Assignment
Those lines of the records that contain "below" are to be located and copied.
##### Records for this task
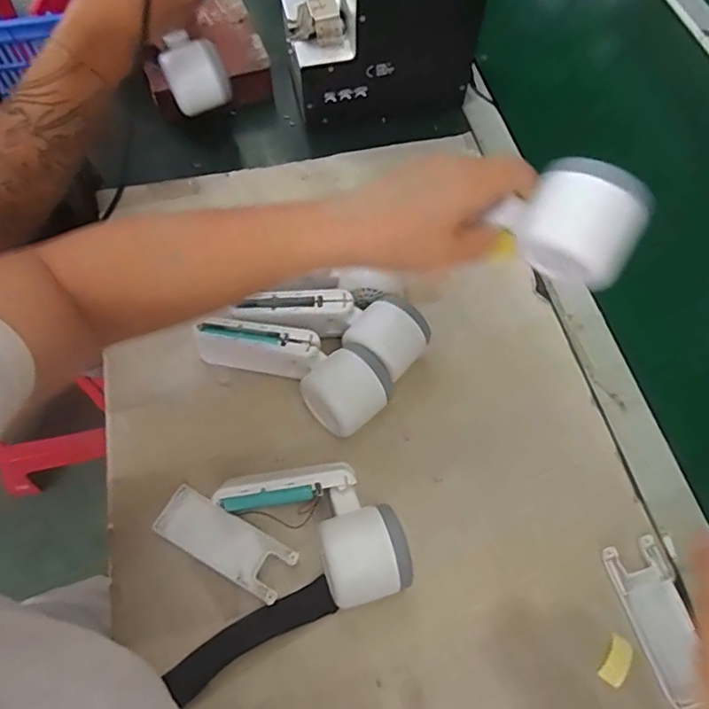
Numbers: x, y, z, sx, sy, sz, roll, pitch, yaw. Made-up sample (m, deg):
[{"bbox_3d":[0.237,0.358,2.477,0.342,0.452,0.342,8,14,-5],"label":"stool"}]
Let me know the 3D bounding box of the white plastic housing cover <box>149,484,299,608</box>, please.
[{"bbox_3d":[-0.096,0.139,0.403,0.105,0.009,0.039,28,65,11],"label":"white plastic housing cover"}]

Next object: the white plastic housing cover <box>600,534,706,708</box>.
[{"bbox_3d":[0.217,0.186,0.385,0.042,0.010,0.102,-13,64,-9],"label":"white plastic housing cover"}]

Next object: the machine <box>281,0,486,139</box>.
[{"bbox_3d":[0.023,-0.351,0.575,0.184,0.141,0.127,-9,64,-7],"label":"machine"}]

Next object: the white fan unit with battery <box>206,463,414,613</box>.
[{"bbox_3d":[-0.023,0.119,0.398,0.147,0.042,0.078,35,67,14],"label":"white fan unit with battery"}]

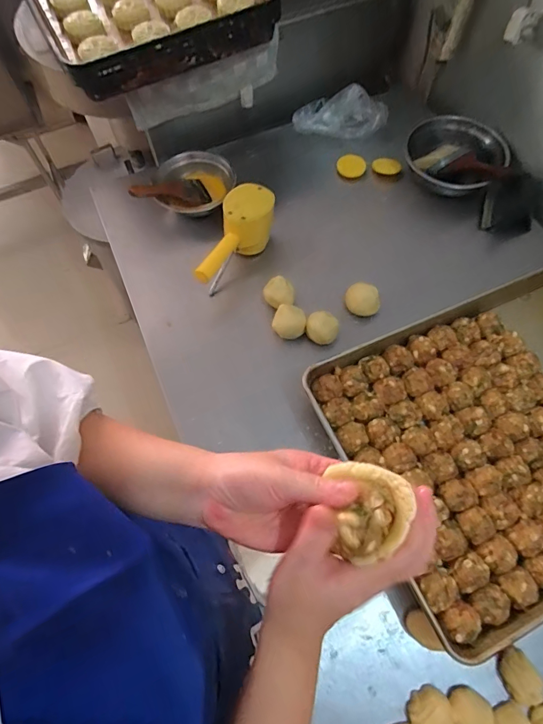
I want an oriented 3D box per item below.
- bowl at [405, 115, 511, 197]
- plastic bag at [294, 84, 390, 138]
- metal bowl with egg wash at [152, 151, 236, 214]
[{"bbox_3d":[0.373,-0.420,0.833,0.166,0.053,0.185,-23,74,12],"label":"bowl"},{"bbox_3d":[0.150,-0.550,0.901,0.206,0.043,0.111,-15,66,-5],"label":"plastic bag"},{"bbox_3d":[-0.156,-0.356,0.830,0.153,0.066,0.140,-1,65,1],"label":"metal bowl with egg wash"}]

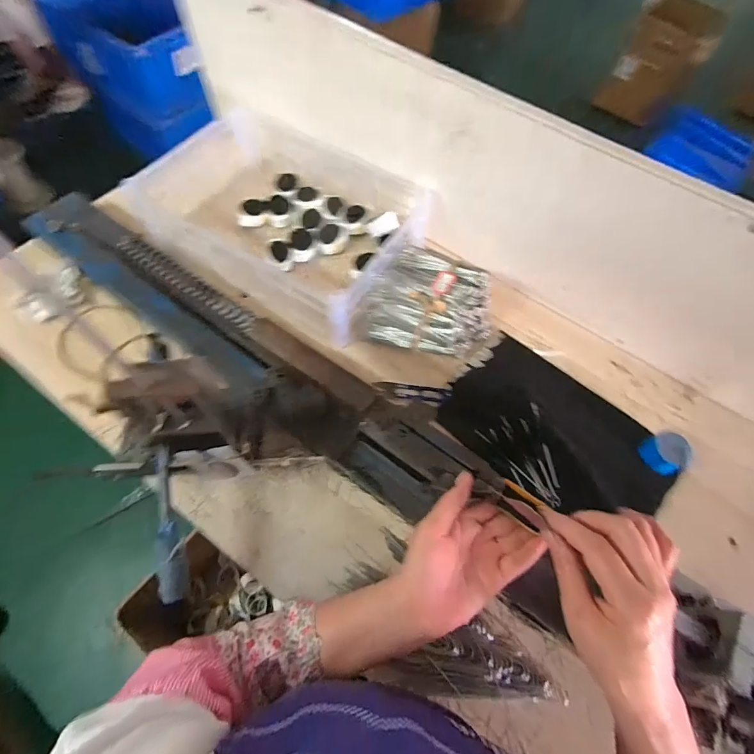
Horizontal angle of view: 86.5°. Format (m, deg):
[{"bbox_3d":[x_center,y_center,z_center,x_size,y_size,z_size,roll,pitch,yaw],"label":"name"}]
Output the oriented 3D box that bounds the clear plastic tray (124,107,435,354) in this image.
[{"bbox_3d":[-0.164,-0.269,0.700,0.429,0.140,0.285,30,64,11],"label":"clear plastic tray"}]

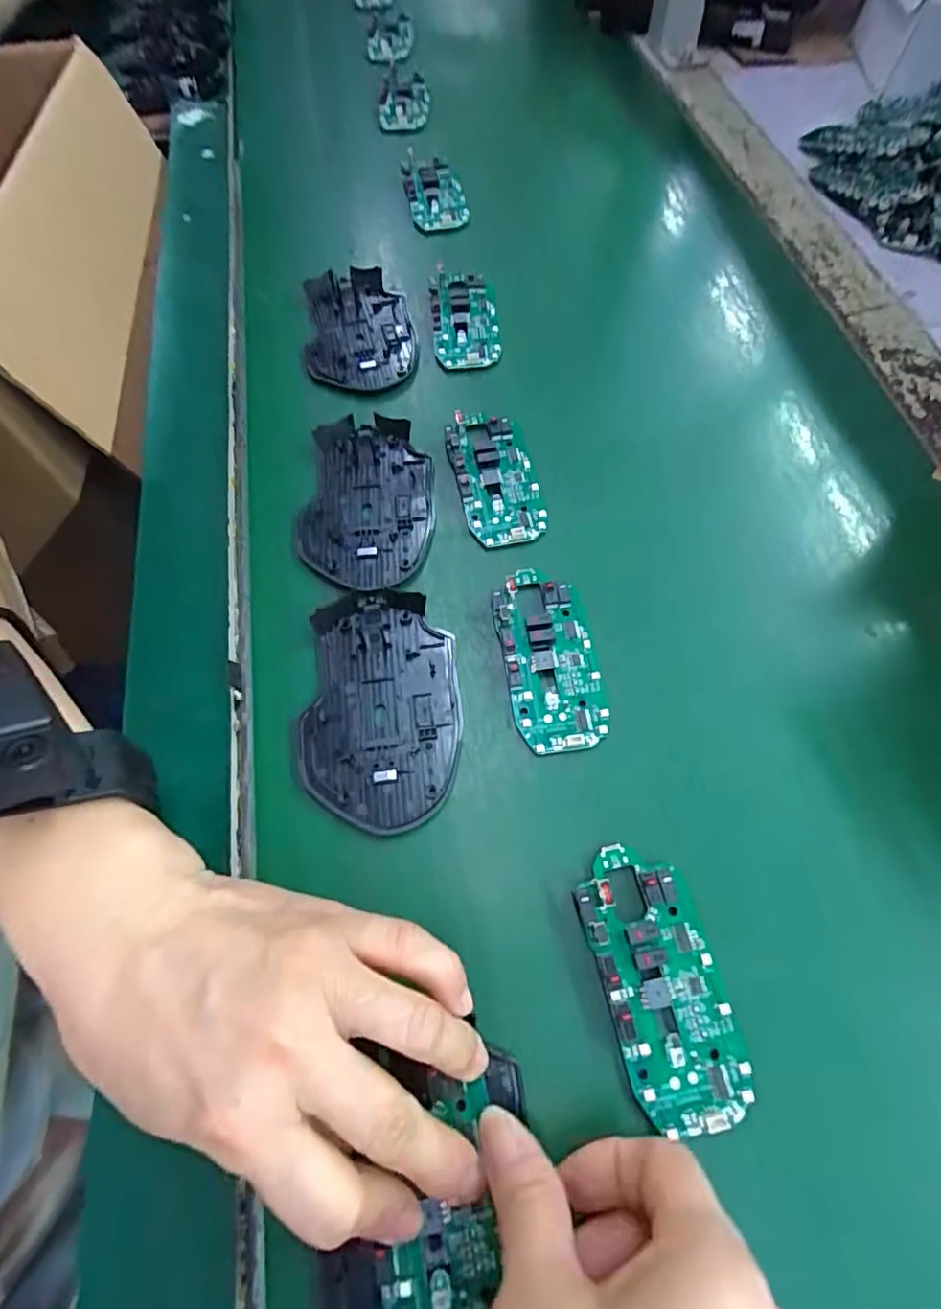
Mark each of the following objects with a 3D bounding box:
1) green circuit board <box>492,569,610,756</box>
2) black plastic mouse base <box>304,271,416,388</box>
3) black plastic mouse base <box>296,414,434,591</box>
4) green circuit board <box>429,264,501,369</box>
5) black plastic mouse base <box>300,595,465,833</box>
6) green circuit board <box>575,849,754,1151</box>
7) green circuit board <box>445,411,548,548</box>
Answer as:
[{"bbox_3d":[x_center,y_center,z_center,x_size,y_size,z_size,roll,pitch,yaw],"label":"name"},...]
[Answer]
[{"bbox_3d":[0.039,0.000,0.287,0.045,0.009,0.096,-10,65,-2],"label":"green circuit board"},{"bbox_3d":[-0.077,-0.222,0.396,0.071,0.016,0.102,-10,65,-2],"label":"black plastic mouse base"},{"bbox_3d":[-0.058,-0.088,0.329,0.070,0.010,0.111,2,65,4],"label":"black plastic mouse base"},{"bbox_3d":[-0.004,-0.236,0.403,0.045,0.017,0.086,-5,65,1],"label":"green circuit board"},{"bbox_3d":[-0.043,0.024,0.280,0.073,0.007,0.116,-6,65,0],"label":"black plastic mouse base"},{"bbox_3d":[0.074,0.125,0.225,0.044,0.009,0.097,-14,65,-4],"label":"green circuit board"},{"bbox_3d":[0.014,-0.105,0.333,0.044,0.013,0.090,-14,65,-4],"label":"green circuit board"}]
##########
##### Records for this task
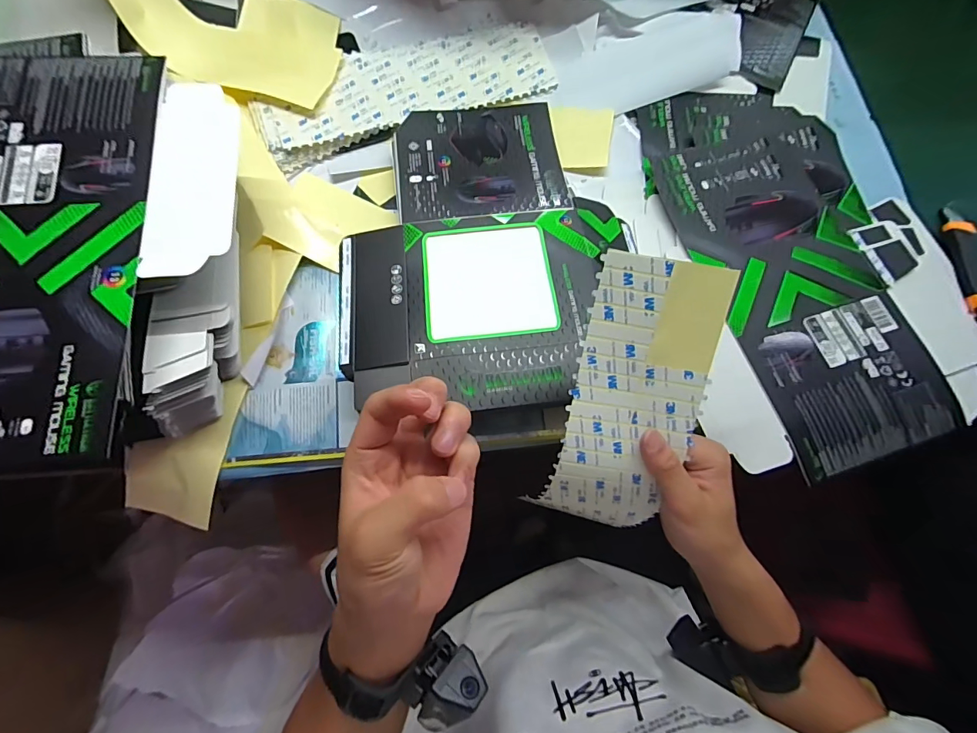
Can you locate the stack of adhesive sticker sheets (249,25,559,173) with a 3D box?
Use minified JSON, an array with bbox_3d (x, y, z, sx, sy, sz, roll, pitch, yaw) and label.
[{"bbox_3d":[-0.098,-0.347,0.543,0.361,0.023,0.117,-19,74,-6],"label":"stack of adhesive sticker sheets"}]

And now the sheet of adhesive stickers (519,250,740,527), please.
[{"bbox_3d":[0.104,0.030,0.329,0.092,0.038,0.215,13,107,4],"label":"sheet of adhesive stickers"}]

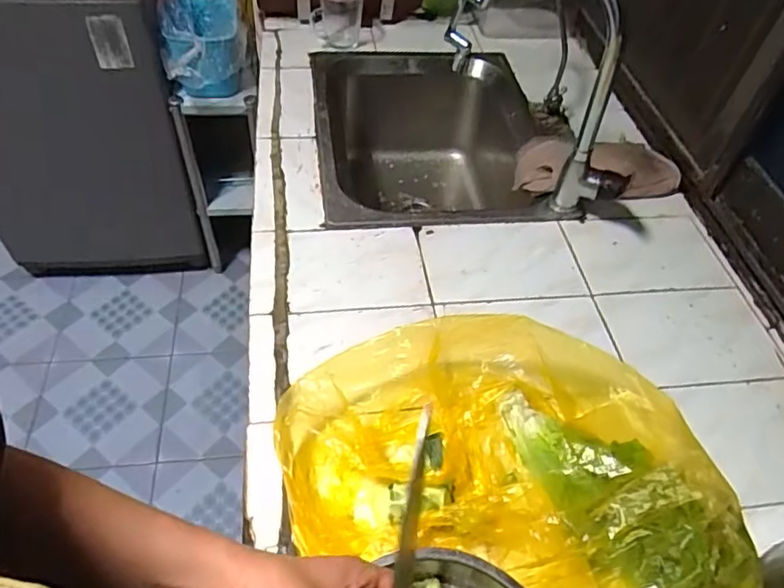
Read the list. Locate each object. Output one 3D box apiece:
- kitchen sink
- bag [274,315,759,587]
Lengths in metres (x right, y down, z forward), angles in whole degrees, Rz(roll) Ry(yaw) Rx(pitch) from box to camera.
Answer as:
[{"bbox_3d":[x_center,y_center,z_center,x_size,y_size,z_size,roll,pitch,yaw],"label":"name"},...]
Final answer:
##########
##### Records for this task
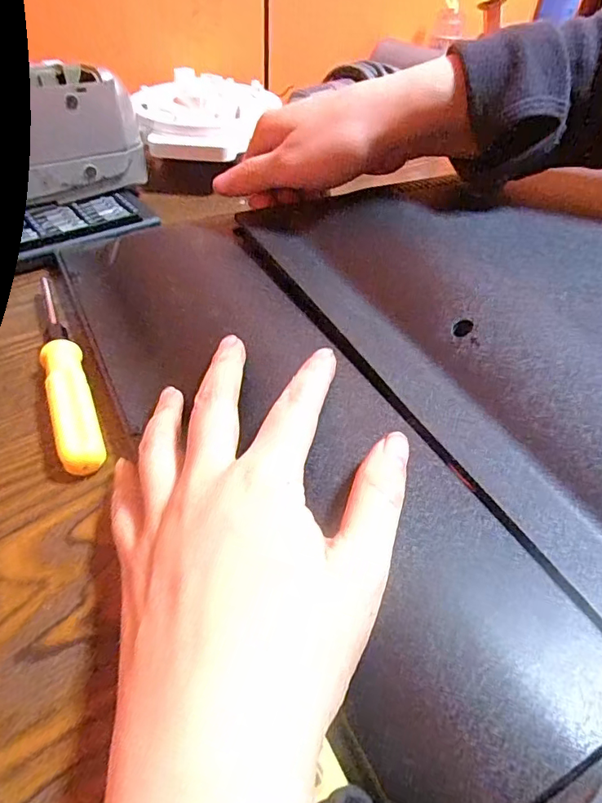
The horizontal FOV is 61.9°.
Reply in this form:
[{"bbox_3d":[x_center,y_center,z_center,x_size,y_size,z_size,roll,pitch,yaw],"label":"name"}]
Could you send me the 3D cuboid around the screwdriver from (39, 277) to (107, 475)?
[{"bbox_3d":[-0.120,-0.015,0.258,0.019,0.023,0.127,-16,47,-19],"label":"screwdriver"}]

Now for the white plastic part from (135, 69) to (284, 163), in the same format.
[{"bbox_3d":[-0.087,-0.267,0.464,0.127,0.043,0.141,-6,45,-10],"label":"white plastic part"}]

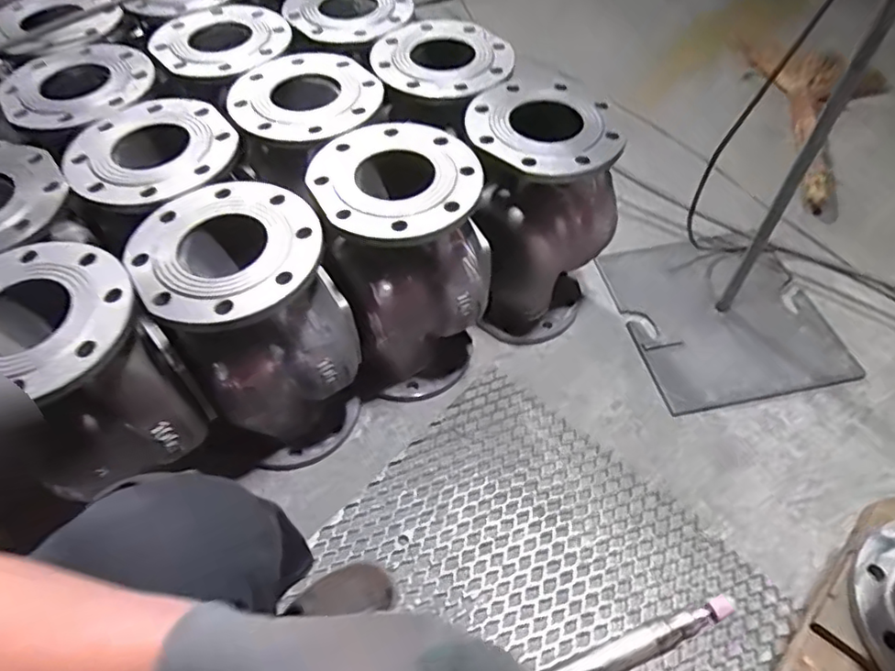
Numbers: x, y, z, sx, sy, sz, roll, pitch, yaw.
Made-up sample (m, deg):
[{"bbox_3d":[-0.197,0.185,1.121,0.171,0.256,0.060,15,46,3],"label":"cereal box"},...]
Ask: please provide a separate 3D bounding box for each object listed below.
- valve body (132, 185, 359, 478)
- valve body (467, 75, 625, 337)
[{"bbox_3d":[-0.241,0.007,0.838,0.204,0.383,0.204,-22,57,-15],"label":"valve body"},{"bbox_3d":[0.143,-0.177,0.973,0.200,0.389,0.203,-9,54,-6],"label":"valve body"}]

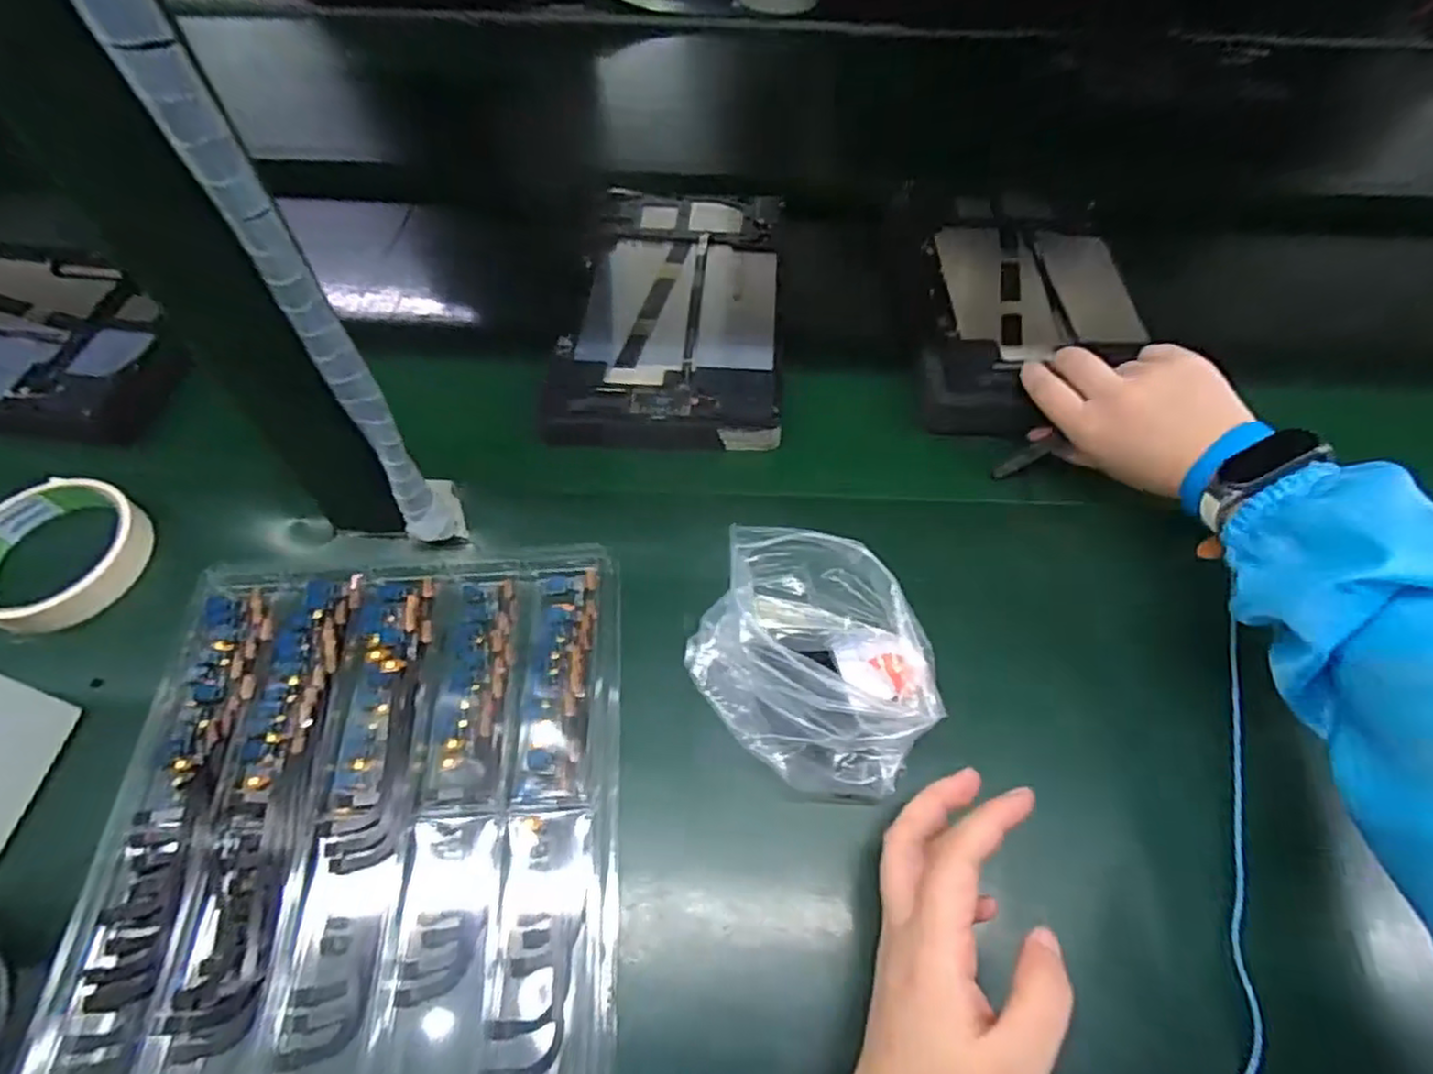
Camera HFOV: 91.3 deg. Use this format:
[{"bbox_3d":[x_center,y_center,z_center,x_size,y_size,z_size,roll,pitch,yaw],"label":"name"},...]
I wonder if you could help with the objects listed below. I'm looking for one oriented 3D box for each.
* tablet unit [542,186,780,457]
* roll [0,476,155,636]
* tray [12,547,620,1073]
##########
Expected output
I want an oriented 3D box per item below.
Ask: please provide a separate 3D bounding box for each object listed below.
I wonder if you could help with the objects listed below. I'm looking for one oriented 3D box for each.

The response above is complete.